EXCERPT TO READ:
Probably, the most significant outcome of this project was the integration of a consistent, reliable system for documenting the presence, size, distribution, relative abundance and rate of spread for invasive species within the Refuge. Approximately 2,500 acres of upland grass and brush habitat were inventoried for the presence of invasive species. This concludes a complete survey of all our open land habitats. A total of 750 infestations were located and mapped using the mobile mapping system. Spotted knapweed (264 infestations) Canada thistle (174 infestations) and plumeless thistle (96 infestations) comprised 71% of the total infestations. A total of 873 acres of infestations were documented during this survey including 332 acres of spotted knapweed, 145 acres of Canada thistle and 136 acres of plumeless thistle. One of the major goals of this project was to detect the primary threats at an early stage, so we could incorporate a rapid response effort in treating and eradicating these sites. The two primary threats, leafy spurge and purple loosestrife are limited to 6 acres and 0.4 acres respectively. Biocontrol agents have been released at all the leafy spurge sites. Most of the purple loosestrife sites have been treated by manually hand-pulling individual plants by the roots when possible. Two environmental education programs on invasive species were provided to the public throughout the summer and a portable exhibit, which focused on the target species and management efforts on the refuge, was developed late last year and was displayed in the Refuge visitor center throughout the summer.
Number of Acres Treated: 120
Number of Acres Inventoried and/or Mapped: 2500 inventoried (873 acres of infestation)
Number of Acres Restored: 0


Budget: Account for funds in broad categories such as equipment, volunteer stipends, travel, coordinator salary/contract, etc.

Total Grant Amount:

$ $7,760.

Breakdown of Expenditures:


Total $ Spent
% of Total Grant
Equipment / Supplies $2,087 27%
Biocontrol Agents
Volunteer Stipends
Volunteer Coordinator Salary/Contract $5,673 73%
Restoration Materials
TOTAL $7,760 100%

Recommendations: (OPTIONAL)
How useful was this program for meeting refuge invasive species objectives and how can it be improved?
This program was very useful in helping the refuge accomplish its objective of gathering comprehensive baseline data on invasive species. This database will enable refuge staff to make biological sound management decisions on which infestations to treat so we can have our greatest impact on these threats. Without the WIMS program and mobile mapping system this project would have been very difficult. Having some funding to contract a volunteer coordinator took a very large workload off the refuge staff as well. The WIMS program had a few glithces but TNC staff had excellent computer/program support which resolved problems in a quick and efficient manner.

EXERCISE PROMPT: Quote the refuge invasive species report between "Total $ Spent" and "it be improved?", inclusive. The data that follows plays no part in what you need to do here.

DATA FOR REVIEW:
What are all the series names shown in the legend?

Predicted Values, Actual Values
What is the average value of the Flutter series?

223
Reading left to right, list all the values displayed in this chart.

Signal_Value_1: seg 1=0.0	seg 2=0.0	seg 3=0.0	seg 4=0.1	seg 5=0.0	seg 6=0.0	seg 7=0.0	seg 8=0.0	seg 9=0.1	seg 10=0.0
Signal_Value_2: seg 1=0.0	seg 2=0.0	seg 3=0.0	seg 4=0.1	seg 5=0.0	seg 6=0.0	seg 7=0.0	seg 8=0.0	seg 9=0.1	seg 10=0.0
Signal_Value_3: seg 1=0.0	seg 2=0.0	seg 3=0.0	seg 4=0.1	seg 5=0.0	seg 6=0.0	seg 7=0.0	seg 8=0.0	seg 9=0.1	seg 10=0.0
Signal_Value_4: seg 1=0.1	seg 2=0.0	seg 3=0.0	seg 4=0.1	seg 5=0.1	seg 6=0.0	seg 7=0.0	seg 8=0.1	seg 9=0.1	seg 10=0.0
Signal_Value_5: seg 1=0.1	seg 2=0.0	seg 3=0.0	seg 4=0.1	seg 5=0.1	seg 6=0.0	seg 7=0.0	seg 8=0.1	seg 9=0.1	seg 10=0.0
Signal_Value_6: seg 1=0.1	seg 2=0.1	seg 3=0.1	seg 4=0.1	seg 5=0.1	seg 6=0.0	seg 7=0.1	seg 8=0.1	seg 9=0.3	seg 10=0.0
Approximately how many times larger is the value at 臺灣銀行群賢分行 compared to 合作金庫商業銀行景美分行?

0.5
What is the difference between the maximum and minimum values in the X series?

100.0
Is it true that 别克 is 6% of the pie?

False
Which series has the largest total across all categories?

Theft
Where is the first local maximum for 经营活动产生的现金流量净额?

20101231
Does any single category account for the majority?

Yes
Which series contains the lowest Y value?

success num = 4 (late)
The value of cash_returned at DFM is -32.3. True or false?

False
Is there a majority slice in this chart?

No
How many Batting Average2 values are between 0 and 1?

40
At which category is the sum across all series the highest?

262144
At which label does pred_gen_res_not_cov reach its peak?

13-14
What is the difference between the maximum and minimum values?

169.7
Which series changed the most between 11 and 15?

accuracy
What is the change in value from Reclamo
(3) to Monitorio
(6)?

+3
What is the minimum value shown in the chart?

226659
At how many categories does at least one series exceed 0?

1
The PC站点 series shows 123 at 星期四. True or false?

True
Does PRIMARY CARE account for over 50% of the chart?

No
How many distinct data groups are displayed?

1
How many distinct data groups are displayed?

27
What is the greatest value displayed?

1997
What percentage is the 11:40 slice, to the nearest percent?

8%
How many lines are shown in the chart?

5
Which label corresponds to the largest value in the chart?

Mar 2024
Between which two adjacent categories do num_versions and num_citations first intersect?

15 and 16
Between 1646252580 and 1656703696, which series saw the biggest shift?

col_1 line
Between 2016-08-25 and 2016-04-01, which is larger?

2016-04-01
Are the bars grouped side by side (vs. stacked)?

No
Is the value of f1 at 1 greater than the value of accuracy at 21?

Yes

TASK RESPONSE:
Total $ Spent
% of Total Grant
Equipment / Supplies $2,087 27%
Biocontrol Agents
Volunteer Stipends
Volunteer Coordinator Salary/Contract $5,673 73%
Restoration Materials
TOTAL $7,760 100%

Recommendations: (OPTIONAL)
How useful was this program for meeting refuge invasive species objectives and how can it be improved?